» Problem: With the records in front of you, set every one of them down exactly.

» Material provided:
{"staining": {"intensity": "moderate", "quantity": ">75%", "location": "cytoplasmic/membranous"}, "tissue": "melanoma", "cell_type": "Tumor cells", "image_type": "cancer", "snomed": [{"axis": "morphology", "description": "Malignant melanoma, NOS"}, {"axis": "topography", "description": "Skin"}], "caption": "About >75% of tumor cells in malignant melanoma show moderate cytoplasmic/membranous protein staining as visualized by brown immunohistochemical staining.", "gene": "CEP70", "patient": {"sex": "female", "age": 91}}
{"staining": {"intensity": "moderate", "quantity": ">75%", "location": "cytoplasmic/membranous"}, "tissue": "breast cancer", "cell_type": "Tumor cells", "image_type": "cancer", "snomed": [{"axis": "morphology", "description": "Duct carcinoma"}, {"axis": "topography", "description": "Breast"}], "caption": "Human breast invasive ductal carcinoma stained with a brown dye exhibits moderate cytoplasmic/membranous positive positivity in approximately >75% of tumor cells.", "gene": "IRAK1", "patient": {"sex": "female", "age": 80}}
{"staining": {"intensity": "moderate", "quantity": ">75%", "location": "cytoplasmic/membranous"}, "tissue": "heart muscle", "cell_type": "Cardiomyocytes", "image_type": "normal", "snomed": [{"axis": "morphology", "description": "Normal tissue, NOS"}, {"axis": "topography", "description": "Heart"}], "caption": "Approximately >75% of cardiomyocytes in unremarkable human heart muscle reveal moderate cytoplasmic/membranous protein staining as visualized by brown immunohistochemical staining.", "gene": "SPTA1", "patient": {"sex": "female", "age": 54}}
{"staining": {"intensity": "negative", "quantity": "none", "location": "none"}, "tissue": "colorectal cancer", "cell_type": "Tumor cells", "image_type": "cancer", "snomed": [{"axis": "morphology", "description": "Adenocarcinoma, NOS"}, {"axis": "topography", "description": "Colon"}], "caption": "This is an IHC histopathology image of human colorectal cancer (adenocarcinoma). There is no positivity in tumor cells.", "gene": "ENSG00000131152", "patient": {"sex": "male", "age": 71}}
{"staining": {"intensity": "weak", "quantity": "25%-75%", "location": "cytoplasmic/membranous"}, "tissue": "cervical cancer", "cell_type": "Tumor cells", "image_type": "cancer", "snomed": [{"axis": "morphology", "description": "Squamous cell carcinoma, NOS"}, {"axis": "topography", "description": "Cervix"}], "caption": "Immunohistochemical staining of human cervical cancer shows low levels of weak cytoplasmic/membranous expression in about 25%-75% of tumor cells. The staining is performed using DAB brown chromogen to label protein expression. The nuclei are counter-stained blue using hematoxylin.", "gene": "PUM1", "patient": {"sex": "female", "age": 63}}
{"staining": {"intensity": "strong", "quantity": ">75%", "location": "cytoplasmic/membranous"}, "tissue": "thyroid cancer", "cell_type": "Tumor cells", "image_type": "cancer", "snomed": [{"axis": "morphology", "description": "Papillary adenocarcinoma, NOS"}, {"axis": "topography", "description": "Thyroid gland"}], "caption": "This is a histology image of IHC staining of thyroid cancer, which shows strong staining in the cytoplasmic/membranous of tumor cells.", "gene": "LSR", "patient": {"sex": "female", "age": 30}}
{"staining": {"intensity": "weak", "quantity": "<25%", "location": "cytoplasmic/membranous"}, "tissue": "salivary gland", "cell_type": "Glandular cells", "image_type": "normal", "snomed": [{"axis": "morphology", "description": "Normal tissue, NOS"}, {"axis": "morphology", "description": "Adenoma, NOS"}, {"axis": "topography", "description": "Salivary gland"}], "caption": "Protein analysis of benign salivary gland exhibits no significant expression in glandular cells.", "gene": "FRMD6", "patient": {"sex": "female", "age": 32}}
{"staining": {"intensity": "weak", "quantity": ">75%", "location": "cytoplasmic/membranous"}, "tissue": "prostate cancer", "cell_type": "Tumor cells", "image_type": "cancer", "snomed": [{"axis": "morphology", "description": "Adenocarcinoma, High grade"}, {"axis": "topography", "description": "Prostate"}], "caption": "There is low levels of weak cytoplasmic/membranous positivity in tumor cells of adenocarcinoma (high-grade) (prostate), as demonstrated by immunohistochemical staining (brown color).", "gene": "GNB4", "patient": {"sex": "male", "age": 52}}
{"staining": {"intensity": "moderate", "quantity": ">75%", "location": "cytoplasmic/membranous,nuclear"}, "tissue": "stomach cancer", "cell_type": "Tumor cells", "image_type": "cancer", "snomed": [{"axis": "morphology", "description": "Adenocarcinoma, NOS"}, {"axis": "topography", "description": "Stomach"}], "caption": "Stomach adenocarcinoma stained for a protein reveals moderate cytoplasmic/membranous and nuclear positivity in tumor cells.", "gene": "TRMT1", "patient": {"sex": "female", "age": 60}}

» Response to the exercise:
{"staining": {"intensity": "moderate", "quantity": ">75%", "location": "cytoplasmic/membranous"}, "tissue": "melanoma", "cell_type": "Tumor cells", "image_type": "cancer", "snomed": [{"axis": "morphology", "description": "Malignant melanoma, NOS"}, {"axis": "topography", "description": "Skin"}], "caption": "About >75% of tumor cells in malignant melanoma show moderate cytoplasmic/membranous protein staining as visualized by brown immunohistochemical staining.", "gene": "CEP70", "patient": {"sex": "female", "age": 91}}
{"staining": {"intensity": "moderate", "quantity": ">75%", "location": "cytoplasmic/membranous"}, "tissue": "breast cancer", "cell_type": "Tumor cells", "image_type": "cancer", "snomed": [{"axis": "morphology", "description": "Duct carcinoma"}, {"axis": "topography", "description": "Breast"}], "caption": "Human breast invasive ductal carcinoma stained with a brown dye exhibits moderate cytoplasmic/membranous positive positivity in approximately >75% of tumor cells.", "gene": "IRAK1", "patient": {"sex": "female", "age": 80}}
{"staining": {"intensity": "moderate", "quantity": ">75%", "location": "cytoplasmic/membranous"}, "tissue": "heart muscle", "cell_type": "Cardiomyocytes", "image_type": "normal", "snomed": [{"axis": "morphology", "description": "Normal tissue, NOS"}, {"axis": "topography", "description": "Heart"}], "caption": "Approximately >75% of cardiomyocytes in unremarkable human heart muscle reveal moderate cytoplasmic/membranous protein staining as visualized by brown immunohistochemical staining.", "gene": "SPTA1", "patient": {"sex": "female", "age": 54}}
{"staining": {"intensity": "negative", "quantity": "none", "location": "none"}, "tissue": "colorectal cancer", "cell_type": "Tumor cells", "image_type": "cancer", "snomed": [{"axis": "morphology", "description": "Adenocarcinoma, NOS"}, {"axis": "topography", "description": "Colon"}], "caption": "This is an IHC histopathology image of human colorectal cancer (adenocarcinoma). There is no positivity in tumor cells.", "gene": "ENSG00000131152", "patient": {"sex": "male", "age": 71}}
{"staining": {"intensity": "weak", "quantity": "25%-75%", "location": "cytoplasmic/membranous"}, "tissue": "cervical cancer", "cell_type": "Tumor cells", "image_type": "cancer", "snomed": [{"axis": "morphology", "description": "Squamous cell carcinoma, NOS"}, {"axis": "topography", "description": "Cervix"}], "caption": "Immunohistochemical staining of human cervical cancer shows low levels of weak cytoplasmic/membranous expression in about 25%-75% of tumor cells. The staining is performed using DAB brown chromogen to label protein expression. The nuclei are counter-stained blue using hematoxylin.", "gene": "PUM1", "patient": {"sex": "female", "age": 63}}
{"staining": {"intensity": "strong", "quantity": ">75%", "location": "cytoplasmic/membranous"}, "tissue": "thyroid cancer", "cell_type": "Tumor cells", "image_type": "cancer", "snomed": [{"axis": "morphology", "description": "Papillary adenocarcinoma, NOS"}, {"axis": "topography", "description": "Thyroid gland"}], "caption": "This is a histology image of IHC staining of thyroid cancer, which shows strong staining in the cytoplasmic/membranous of tumor cells.", "gene": "LSR", "patient": {"sex": "female", "age": 30}}
{"staining": {"intensity": "weak", "quantity": "<25%", "location": "cytoplasmic/membranous"}, "tissue": "salivary gland", "cell_type": "Glandular cells", "image_type": "normal", "snomed": [{"axis": "morphology", "description": "Normal tissue, NOS"}, {"axis": "morphology", "description": "Adenoma, NOS"}, {"axis": "topography", "description": "Salivary gland"}], "caption": "Protein analysis of benign salivary gland exhibits no significant expression in glandular cells.", "gene": "FRMD6", "patient": {"sex": "female", "age": 32}}
{"staining": {"intensity": "weak", "quantity": ">75%", "location": "cytoplasmic/membranous"}, "tissue": "prostate cancer", "cell_type": "Tumor cells", "image_type": "cancer", "snomed": [{"axis": "morphology", "description": "Adenocarcinoma, High grade"}, {"axis": "topography", "description": "Prostate"}], "caption": "There is low levels of weak cytoplasmic/membranous positivity in tumor cells of adenocarcinoma (high-grade) (prostate), as demonstrated by immunohistochemical staining (brown color).", "gene": "GNB4", "patient": {"sex": "male", "age": 52}}
{"staining": {"intensity": "moderate", "quantity": ">75%", "location": "cytoplasmic/membranous,nuclear"}, "tissue": "stomach cancer", "cell_type": "Tumor cells", "image_type": "cancer", "snomed": [{"axis": "morphology", "description": "Adenocarcinoma, NOS"}, {"axis": "topography", "description": "Stomach"}], "caption": "Stomach adenocarcinoma stained for a protein reveals moderate cytoplasmic/membranous and nuclear positivity in tumor cells.", "gene": "TRMT1", "patient": {"sex": "female", "age": 60}}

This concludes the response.